Costs related to the Sarbanes-Oxley Act seem to be increasing for small businesses, according to a Merrill Lynch report. In fact, 35 percent of small-business CFOs and CEOs predict Sarbox expenses to rise over the next year.
The executives are hoping a new Congress will bring them some Sarbox relief next year when the two legislators who created the 2002 law will no longer be in office. Last week’s release of the Committee on Capital Markets Regulation’s report from 22 professionals garnered plenty of headlines, and likely the attention of legislators when it blamed Sarbox for the debatable threat of increased American capital going overseas. Having no authority, but the support of Treasury secretary Henry Paulson, the committee claims that the cost burden of Sarbox’s Section 404, which requires management’s assurance of internal controls, can have a “significant” impact on a small business’s decision on whether to enter the U.S. market.
Meanwhile, in its most recent quarterly survey of smaller firms, Merrill Lynch noted that regulators are indeed paying attention to small-business executives’ angst. “We believe a transfer of business from the U.S. is the stuff that gets regulators, policymakers, and politicians interested,” the authors wrote. “A few developments in just the past few months indicate the regulatory burden upon smaller public firms as a result of Sarbanes-Oxley may be revisited by policymakers.”
In fact, House Speaker-elect Nancy Pelosi (D-California), for example, recently said that revising Sarbox is a top priority. And the Securities and Exchange Commission is expected to issue guidance on Section 404, which requires management’s assurance of internal controls, on December 13.
More than 80 percent of small firms predict costs related to Sarbox will remain level or increase over the next year, according to the Merrill Lynch report—the number of businesses reporting increases in costs has increased over previous reports. Eleven percent of firms predict costs to rise 25 percent in the next year. In addition, more than half of the respondents rate financial and accounting regulations as more important than issues related to health insurance, worker’s compensation, licensing, patents, and pension liabilities.
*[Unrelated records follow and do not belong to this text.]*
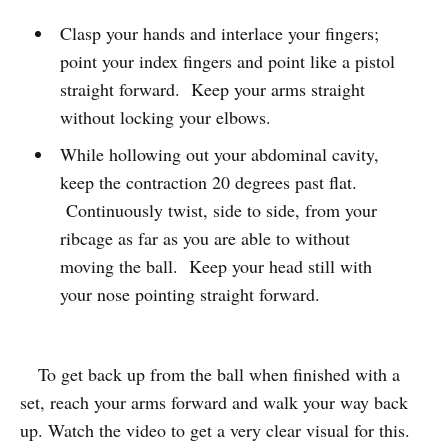
Clasp your hands and interlace your fingers;
point your index fingers and point like a pistol
straight forward. Keep your arms straight
without locking your elbows.
While hollowing out your abdominal cavity,
keep the contraction 20 degrees past flat.
Continuously twist, side to side, from your
ribcage as far as you are able to without
moving the ball. Keep your head still with
your nose pointing straight forward.
To get back up from the ball when finished with a
set, reach your arms forward and walk your way back
up. Watch the video to get a very clear visual for this.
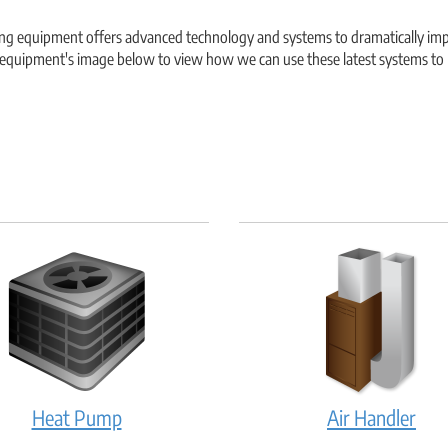
ing equipment offers advanced technology and systems to dramatically impr
e equipment's image below to view how we can use these latest systems to
Heat
Air
Heat Pump
Air Handler
Pump:
Hand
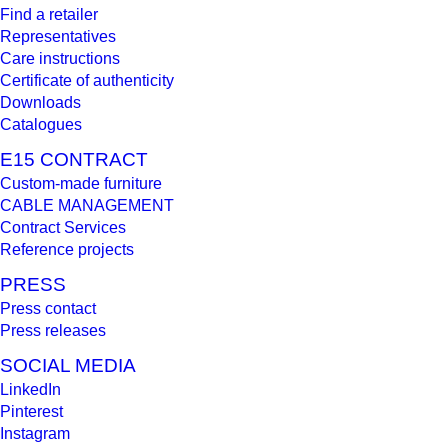
Find a retailer
Representatives
Care instructions
Certificate of authenticity
Downloads
Catalogues
E15 CONTRACT
Custom-made furniture
CABLE MANAGEMENT
Contract Services
Reference projects
PRESS
Press contact
Press releases
SOCIAL MEDIA
LinkedIn
Pinterest
Instagram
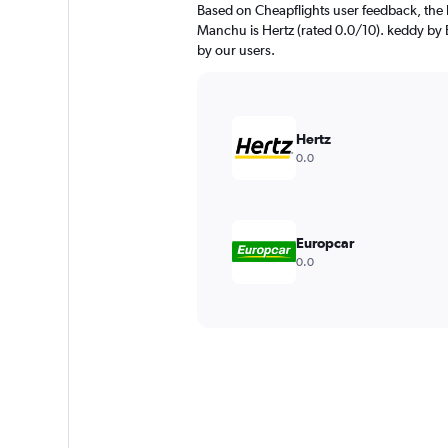
Based on Cheapflights user feedback, the 
Manchu is Hertz (rated 0.0/10). keddy by E
by our users.
Hertz
0.0
Europcar
0.0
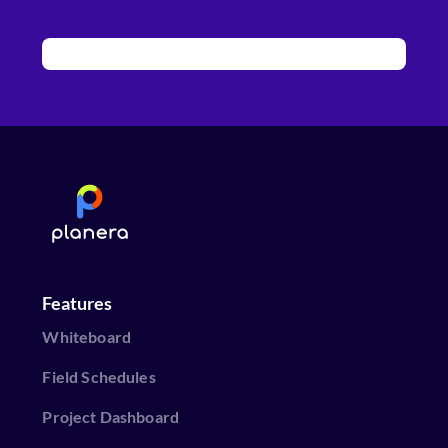
Features
Whiteboard
Field Schedules
Project Dashboard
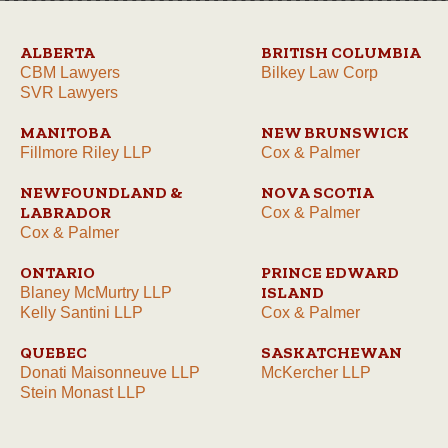
ALBERTA
BRITISH COLUMBIA
CBM Lawyers
Bilkey Law Corp
SVR Lawyers
MANITOBA
NEW BRUNSWICK
Fillmore Riley LLP
Cox & Palmer
NEWFOUNDLAND &
NOVA SCOTIA
LABRADOR
Cox & Palmer
Cox & Palmer
ONTARIO
PRINCE EDWARD
ISLAND
Blaney McMurtry LLP
Kelly Santini LLP
Cox & Palmer
QUEBEC
SASKATCHEWAN
Donati Maisonneuve LLP
McKercher LLP
Stein Monast LLP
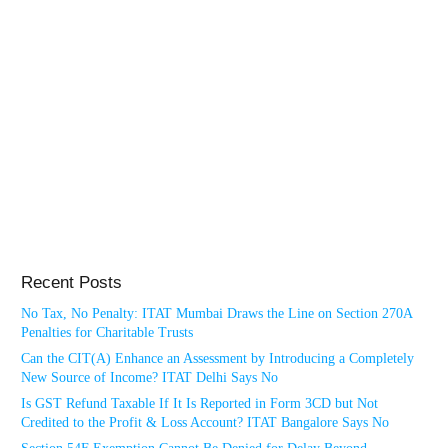
Recent Posts
No Tax, No Penalty: ITAT Mumbai Draws the Line on Section 270A
Penalties for Charitable Trusts
Can the CIT(A) Enhance an Assessment by Introducing a Completely
New Source of Income? ITAT Delhi Says No
Is GST Refund Taxable If It Is Reported in Form 3CD but Not
Credited to the Profit & Loss Account? ITAT Bangalore Says No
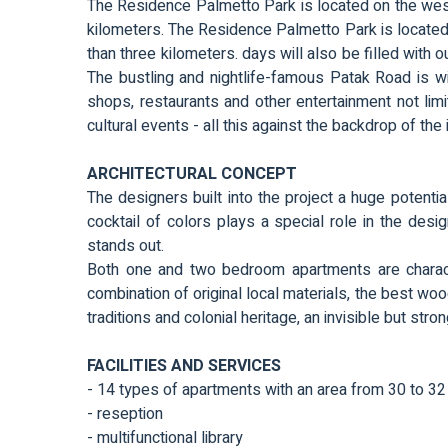
The Residence Palmetto Park is located on the west
kilometers. The Residence Palmetto Park is located 
than three kilometers. days will also be filled with o
The bustling and nightlife-famous Patak Road is wit
shops, restaurants and other entertainment not limit
cultural events - all this against the backdrop of the
ARCHITECTURAL CONCEPT
The designers built into the project a huge potential
cocktail of colors plays a special role in the des
stands out.
Both one and two bedroom apartments are characte
combination of original local materials, the best woo
traditions and colonial heritage, an invisible but str
FACILITIES AND SERVICES
- 14 types of apartments with an area from 30 to 3
- reseption
- multifunctional library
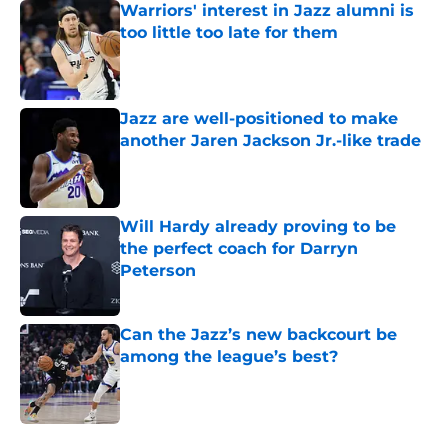
Warriors' interest in Jazz alumni is
too little too late for them
Published by on Invalid Date
Jazz are well-positioned to make
another Jaren Jackson Jr.-like trade
Published by on Invalid Date
Will Hardy already proving to be
the perfect coach for Darryn
Peterson
Published by on Invalid Date
Can the Jazz’s new backcourt be
among the league’s best?
Published by on Invalid Date
5 related articles loaded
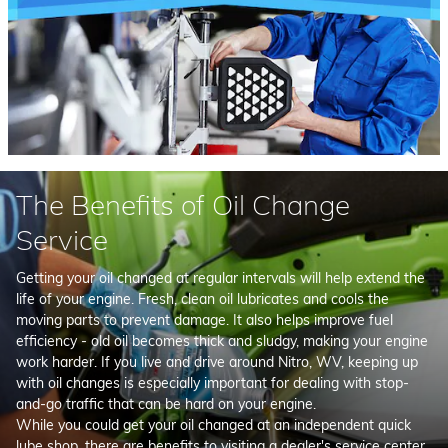
The Benefits of Oil Change
Service
Getting your oil changed at regular intervals will help extend the
life of your engine. Fresh, clean oil lubricates and cools the
moving parts to prevent damage. It also helps improve fuel
efficiency - old oil becomes thick and sludgy, making your engine
work harder. If you live and drive around Nitro, WV, keeping up
with oil changes is especially important for dealing with stop-
and-go traffic that can be hard on your engine.
While you could get your oil changed at an independent quick
lube shop, there are benefits to visiting a dealer's service center.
The Merrill Lynch report acknowledges that Sarbox’s promotion of transparency in financial reporting benefits investors and the markets, but questions whether that goal can be achieved in a more cost-effective manner. Likewise, the study’s authors point to what some small-business owners have considered an unbalanced seesaw of burden. When energy giant Enron field for bankruptcy five years ago, the economy and markets felt the effects—and still are—but can the same be said if a small public company falters? “The question raised is whether accounting rules are properly set for all firms and should regulators worry about firms ‘too big to fail?’” the report asks. “When such behemoths fall, all parties lose.”